Task goal: Leaving out the images, please output every entry exactly as it appears.

Records for the exercise:
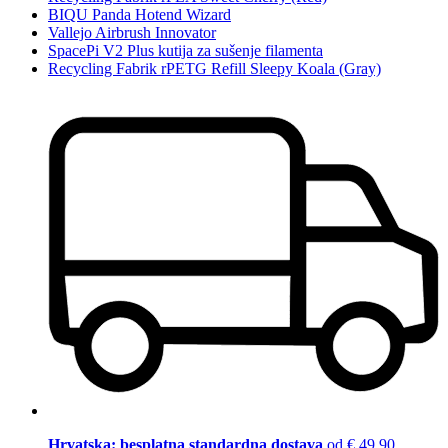
BIQU Panda Hotend Wizard
Vallejo Airbrush Innovator
SpacePi V2 Plus kutija za sušenje filamenta
Recycling Fabrik rPETG Refill Sleepy Koala (Gray)
Hrvatska: besplatna standardna dostava
od € 49,90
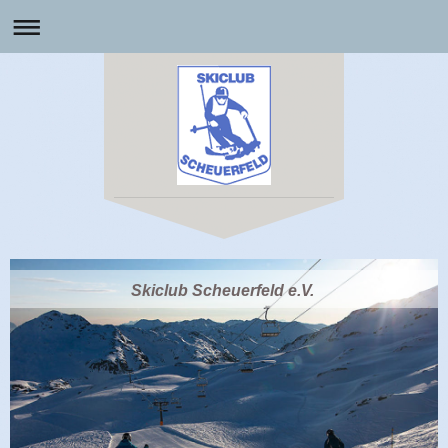
Skiclub Scheuerfeld e.V.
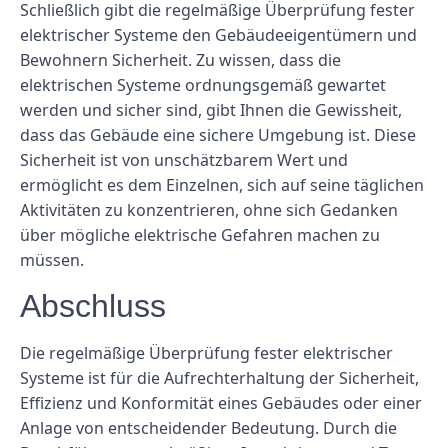
Schließlich gibt die regelmäßige Überprüfung fester
elektrischer Systeme den Gebäudeeigentümern und
Bewohnern Sicherheit. Zu wissen, dass die
elektrischen Systeme ordnungsgemäß gewartet
werden und sicher sind, gibt Ihnen die Gewissheit,
dass das Gebäude eine sichere Umgebung ist. Diese
Sicherheit ist von unschätzbarem Wert und
ermöglicht es dem Einzelnen, sich auf seine täglichen
Aktivitäten zu konzentrieren, ohne sich Gedanken
über mögliche elektrische Gefahren machen zu
müssen.
Abschluss
Die regelmäßige Überprüfung fester elektrischer
Systeme ist für die Aufrechterhaltung der Sicherheit,
Effizienz und Konformität eines Gebäudes oder einer
Anlage von entscheidender Bedeutung. Durch die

Solution for this task:
BIQU Panda Hotend Wizard
Vallejo Airbrush Innovator
SpacePi V2 Plus kutija za sušenje filamenta
Recycling Fabrik rPETG Refill Sleepy Koala (Gray)
Hrvatska: besplatna standardna dostava
od € 49,90
Skiclub Scheuerfeld e.V.
Schließlich gibt die regelmäßige Überprüfung fester
elektrischer Systeme den Gebäudeeigentümern und
Bewohnern Sicherheit. Zu wissen, dass die
elektrischen Systeme ordnungsgemäß gewartet
werden und sicher sind, gibt Ihnen die Gewissheit,
dass das Gebäude eine sichere Umgebung ist. Diese
Sicherheit ist von unschätzbarem Wert und
ermöglicht es dem Einzelnen, sich auf seine täglichen
Aktivitäten zu konzentrieren, ohne sich Gedanken
über mögliche elektrische Gefahren machen zu
müssen.
Abschluss
Die regelmäßige Überprüfung fester elektrischer
Systeme ist für die Aufrechterhaltung der Sicherheit,
Effizienz und Konformität eines Gebäudes oder einer
Anlage von entscheidender Bedeutung. Durch die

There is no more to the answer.